Par exemple, ton prochain texte, qui s’intitule Associations libres, s’inspire de situations que tu as vécues…

Oui… Parce qu’à l’époque j’étais intéressé par la psychanalyse. J’avais rencontré un analyste qui était le pape des analystes jungiens – je ne sais même plus comment j’ai pu faire sa connaissance – et qui m’a appris ce qu’est la psychanalyse jungienne. J’avais aussi déjà fait un film, un semi-documentaire, qui s’inspirait de ce sujet.

Ton dernier scénario est une adaptation d’un roman de Romain Gary, le dernier publié sous le nom d’Émile Ajar : L’angoisse du roi Salomon. Pourquoi une adaptation de ce titre-là, et pourquoi pas une création originale ?

Parce que Romain Gary est mon dieu ! C’est l’intelligence faite homme ! Et puis j’avais déjà fait des téléfilms qui étaient des adaptations de romans. Mais L’angoisse du roi Salomon, je l’ai traîné pendant des années et des années, sans parvenir à en faire un film… Alors que ce texte est tellement brillant, c’est une œuvre incontournable ! J’adore ce bouquin de Gary. J’ai aussi eu la chance de rencontrer Romain Gary qui habitait la même maison qu’Alexandre Trauner, le décorateur de cinéma, d’origine hongroise, que mon père connaissait.

Au fond, tu préfères l’adaptation d’un livre au cinéma ou un scénario original ?

Je préfère l’adaptation. Parce que le boulot est déjà fait, souvent. Quelqu’un a déjà travaillé, après il suffit seulement de ne pas le trahir. Ça demande de faire des choix, on ne peut pas tout mettre… Mais les personnages sont déjà là, les situations aussi : il ne reste plus qu’à adapter un projet achevé. Ce que je dis là n’est pas si évident, si conscient… En fait, tu me poses une colle ! Il faudrait que je reprenne toutes les adaptations que j’ai faites pour voir comment j’ai évolué au fil des livres et des rencontres… Si je prends Jacob le menteur, par exemple, Didier Decoin et moi avons adapté cette merveille de roman de Jurek Becker, mais ça a été toute une aventure parce que Christine Gouze-Rénal, la femme de Roger Hanin et sœur de Danielle Mitterrand, voulait le produire au même moment…

Combien de temps se passe entre l’écriture d’un texte et la sortie ?

En fait, je me lance dans mes textes dès qu’ils me viennent à l’esprit.

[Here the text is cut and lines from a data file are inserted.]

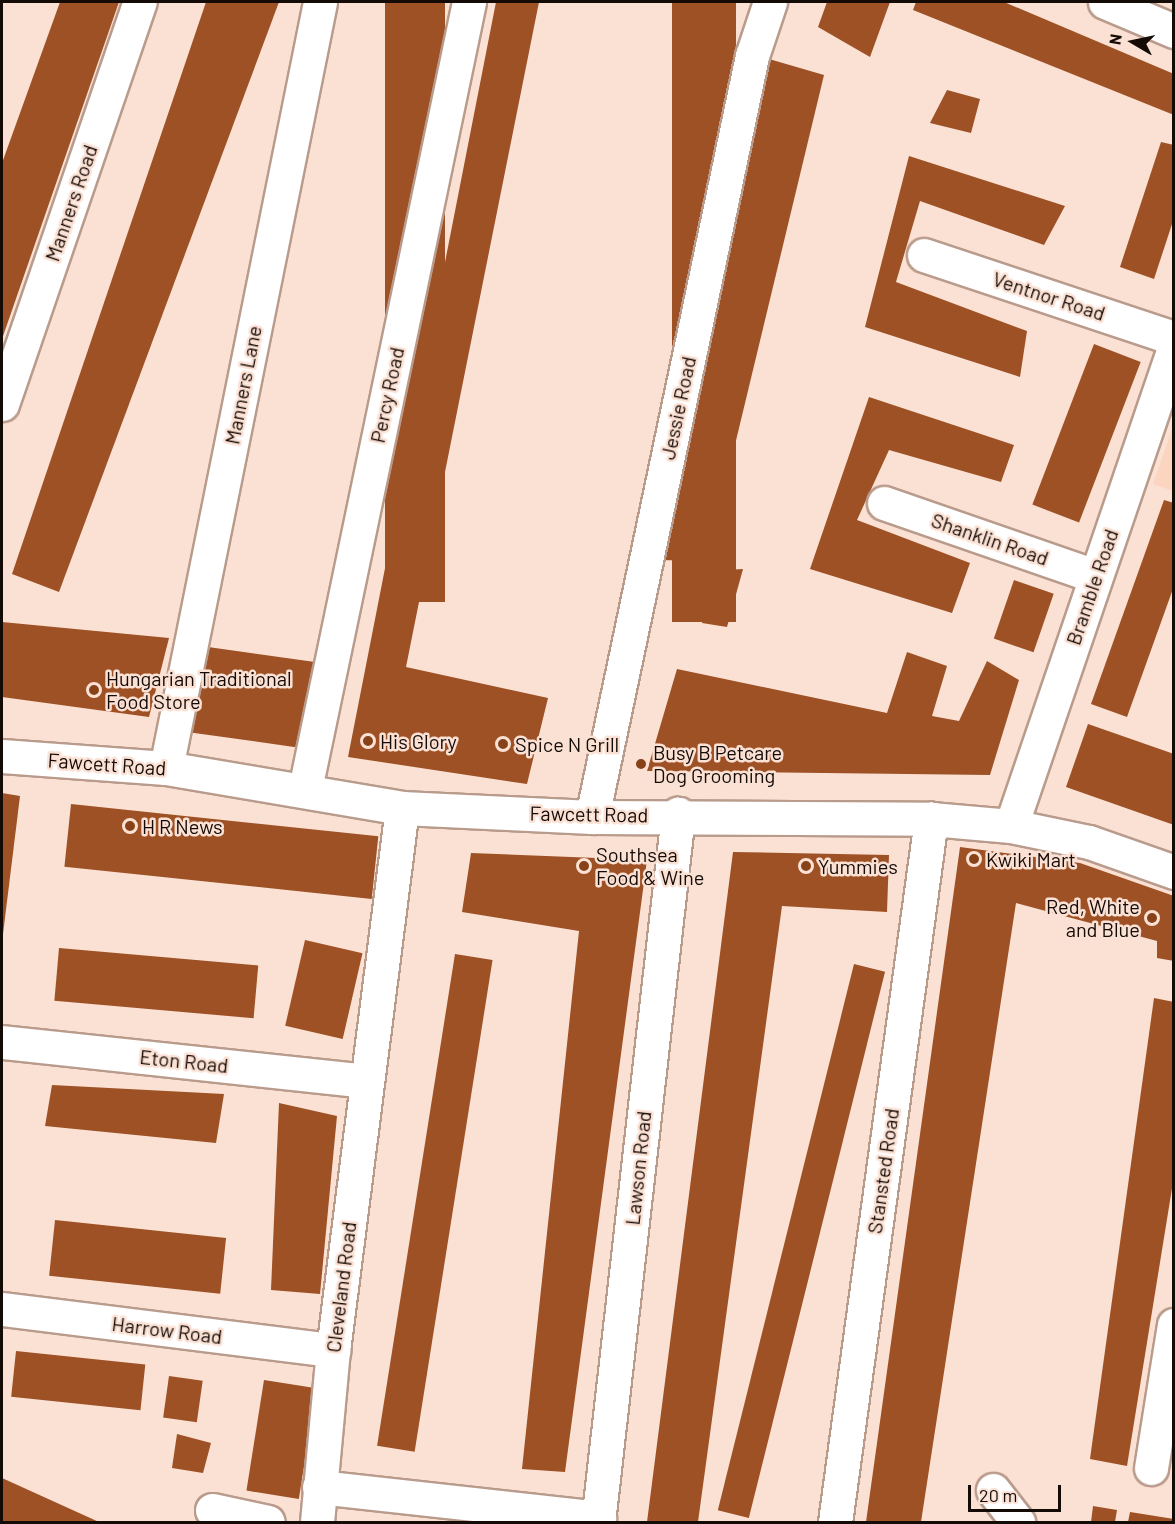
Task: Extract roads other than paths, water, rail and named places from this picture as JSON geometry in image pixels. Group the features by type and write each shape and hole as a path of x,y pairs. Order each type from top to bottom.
{"street":[{"name":"Manners Road","path":"2,404 140,2"},
{"name":"Manners Lane","path":"166,768 320,2"},
{"name":"Percy Road","path":"305,789 469,2"},
{"name":"Jessie Road","path":"592,817 752,56 770,2"},
{"path":"1105,2 1173,31"},
{"name":"Ventnor Road","path":"924,255 1173,338"},
{"name":"Bramble Road","path":"1011,826 1173,348"},
{"name":"Shanklin Road","path":"884,503 1095,576"},
{"name":"Fawcett Road","path":"2,756 166,768 305,789 402,808 592,817 678,814 931,819 1011,826 1089,843 1173,872"},
{"name":"Cleveland Road","path":"317,1522 333,1350 402,808"},
{"name":"Lawson Road","path":"598,1520 678,814"},
{"name":"Stansted Road","path":"835,1522 931,819"},
{"name":"Eton Road","path":"2,1042 367,1081"},
{"name":"Harrow Road","path":"2,1309 333,1350"},
{"path":"1151,1468 1172,1339"},
{"path":"319,1487 598,1520"},
{"path":"993,1490 1018,1522"},
{"path":"212,1510 268,1522"}],"place":[{"name":"Hungarian Traditional Food Store","path":"94,690"},
{"name":"His Glory","path":"368,741"},
{"name":"Spice N Grill","path":"503,744"},
{"name":"Busy B Petcare Dog Grooming","path":"641,764"},
{"name":"H R News","path":"130,826"},
{"name":"Kwiki Mart","path":"974,859"},
{"name":"Southsea Food & Wine","path":"584,866"},
{"name":"Yummies","path":"806,866"},
{"name":"Red, White and Blue","path":"1152,918"}]}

Par exemple, j’ai écrit Associations libres, à propos de psychanalyse, au moment où je découvrais l’analyse jungienne. Même chose pour La probabilité du réel : j’ai eu cette idée de SDF meurtrier dans Belleville et je m’y suis mis tout de suite. D’ailleurs, dans cette histoire, c’est le titre qui est beau : La probabilité du réel… En réfléchissant à tout ça, je réalise que mes amis hongrois étaient tous dans l’ethnologie, et ils m’ont beaucoup appris. L’ethnologie est quelque part la science de base qui a complètement inventé la pensée moderne.